GCHS students showcase talents to raise funds
Mar 12, 2013 (The Garden City Telegram - McClatchy-Tribune Information Services via COMTEX) --
Garden City High School forensics team members were excited to perform live on camera Monday afternoon.
They've already had a spectacular season so far, and team members were thrilled to show off their talents on live TV as part of the Buffalo Broadcasting System telethon.
The annual telethon showcased the talents of students involved in the GCHS broadcasting, debate and forensics programs. It included debate rounds, acting events and news reports. All the activities were student-written, performed or produced.
Junior Cameo Colson, 17, performed poetry pieces called "Rhythm of Life," by Manuel Gonzales and "(We)," by Seth Jarvis. She has qualified for the state festival.
"I'm a little nervous," she said before performing.
Colson's teammates reassured her that the lights in the studio were so bright she wouldn't be able to see a thing and shouldn't be nervous.
The telethon is in its 17th year and its first year at the new high school.
Shelby McNutt, broadcasting instructor, said the telethon not only was broadcast live on BBS-TV Channel 21, but also on a high-definition channel, 120-A.
"We've got a lot more going on than we've ever done," he said.
The six-hour broadcast ran from 4 to 10 p.m. Monday and helped raise funds for the programs to use for equipment, travel and increased competition opportunities. As of 4:40 p.m. Monday afternoon, $4,400 had already been raised, McNutt said.
McNutt said the portion of the money raised going to broadcasting will be used to purchase new computers, because the studio in the new high school didn't get new computers. New software would also be purchased for the radio program keep pace with industry standards.
McNutt said the computers will be used for advanced editing and more broadcast options.
News anchors Monday night introduced speakers, while producers worked behind the scenes.
Radio students interviewed the debate and forensics students about their pieces and their success.
Senior Ryan Suderman, 18, ran the VT-5, or video toaster.

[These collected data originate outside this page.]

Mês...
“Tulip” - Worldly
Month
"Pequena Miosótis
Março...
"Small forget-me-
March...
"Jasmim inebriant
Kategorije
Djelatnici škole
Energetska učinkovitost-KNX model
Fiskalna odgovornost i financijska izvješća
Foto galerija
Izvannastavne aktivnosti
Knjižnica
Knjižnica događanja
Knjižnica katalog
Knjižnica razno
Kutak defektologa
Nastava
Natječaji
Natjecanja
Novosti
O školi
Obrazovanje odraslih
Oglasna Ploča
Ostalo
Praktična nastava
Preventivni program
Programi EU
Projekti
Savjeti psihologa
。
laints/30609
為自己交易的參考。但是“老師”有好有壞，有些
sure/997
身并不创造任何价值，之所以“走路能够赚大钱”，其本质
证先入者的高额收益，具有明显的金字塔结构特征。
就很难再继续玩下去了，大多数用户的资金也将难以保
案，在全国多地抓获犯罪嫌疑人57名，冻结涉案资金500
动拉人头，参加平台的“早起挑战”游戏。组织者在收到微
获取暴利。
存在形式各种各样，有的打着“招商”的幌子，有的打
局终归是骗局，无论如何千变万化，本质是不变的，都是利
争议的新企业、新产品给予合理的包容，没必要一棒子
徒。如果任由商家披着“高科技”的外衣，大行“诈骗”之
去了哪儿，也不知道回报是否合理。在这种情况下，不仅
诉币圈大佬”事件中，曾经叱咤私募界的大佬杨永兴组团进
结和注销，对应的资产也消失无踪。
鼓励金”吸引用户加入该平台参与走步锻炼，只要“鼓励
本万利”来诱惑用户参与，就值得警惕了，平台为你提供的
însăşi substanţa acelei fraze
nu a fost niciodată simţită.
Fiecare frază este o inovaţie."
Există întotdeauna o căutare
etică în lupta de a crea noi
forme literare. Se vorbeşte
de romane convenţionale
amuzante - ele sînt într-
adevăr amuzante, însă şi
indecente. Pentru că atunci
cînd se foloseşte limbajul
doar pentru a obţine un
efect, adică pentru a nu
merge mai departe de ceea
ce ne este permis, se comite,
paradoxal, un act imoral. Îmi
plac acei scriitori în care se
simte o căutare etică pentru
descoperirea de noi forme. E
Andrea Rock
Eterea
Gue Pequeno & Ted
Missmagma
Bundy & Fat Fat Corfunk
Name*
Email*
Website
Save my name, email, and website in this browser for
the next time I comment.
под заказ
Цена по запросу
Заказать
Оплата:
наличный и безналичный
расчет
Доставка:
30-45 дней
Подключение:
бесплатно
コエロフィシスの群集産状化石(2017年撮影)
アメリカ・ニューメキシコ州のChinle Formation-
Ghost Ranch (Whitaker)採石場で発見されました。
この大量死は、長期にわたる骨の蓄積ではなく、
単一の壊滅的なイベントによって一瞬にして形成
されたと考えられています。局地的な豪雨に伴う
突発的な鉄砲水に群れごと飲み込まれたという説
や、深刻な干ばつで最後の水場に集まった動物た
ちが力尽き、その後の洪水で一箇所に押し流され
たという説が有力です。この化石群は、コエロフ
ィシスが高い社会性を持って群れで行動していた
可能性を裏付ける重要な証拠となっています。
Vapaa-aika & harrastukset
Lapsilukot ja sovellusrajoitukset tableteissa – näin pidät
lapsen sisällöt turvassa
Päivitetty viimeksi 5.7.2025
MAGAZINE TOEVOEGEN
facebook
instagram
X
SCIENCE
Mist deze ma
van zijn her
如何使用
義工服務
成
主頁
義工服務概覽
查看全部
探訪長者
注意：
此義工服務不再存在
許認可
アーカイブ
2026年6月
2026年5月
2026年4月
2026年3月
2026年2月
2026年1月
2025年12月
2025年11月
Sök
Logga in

He ran the scrolling graphics for the sponsors.
Suderman has been in the broadcasting program since he was a freshman. "It's really fun learning how to run the equipment," he said.
Suderman said he encouraged people to donate.
"I just told people how it would help the school to get new computers. The computers would help us do more in the classroom and do more live stuff than we're doing now," he said.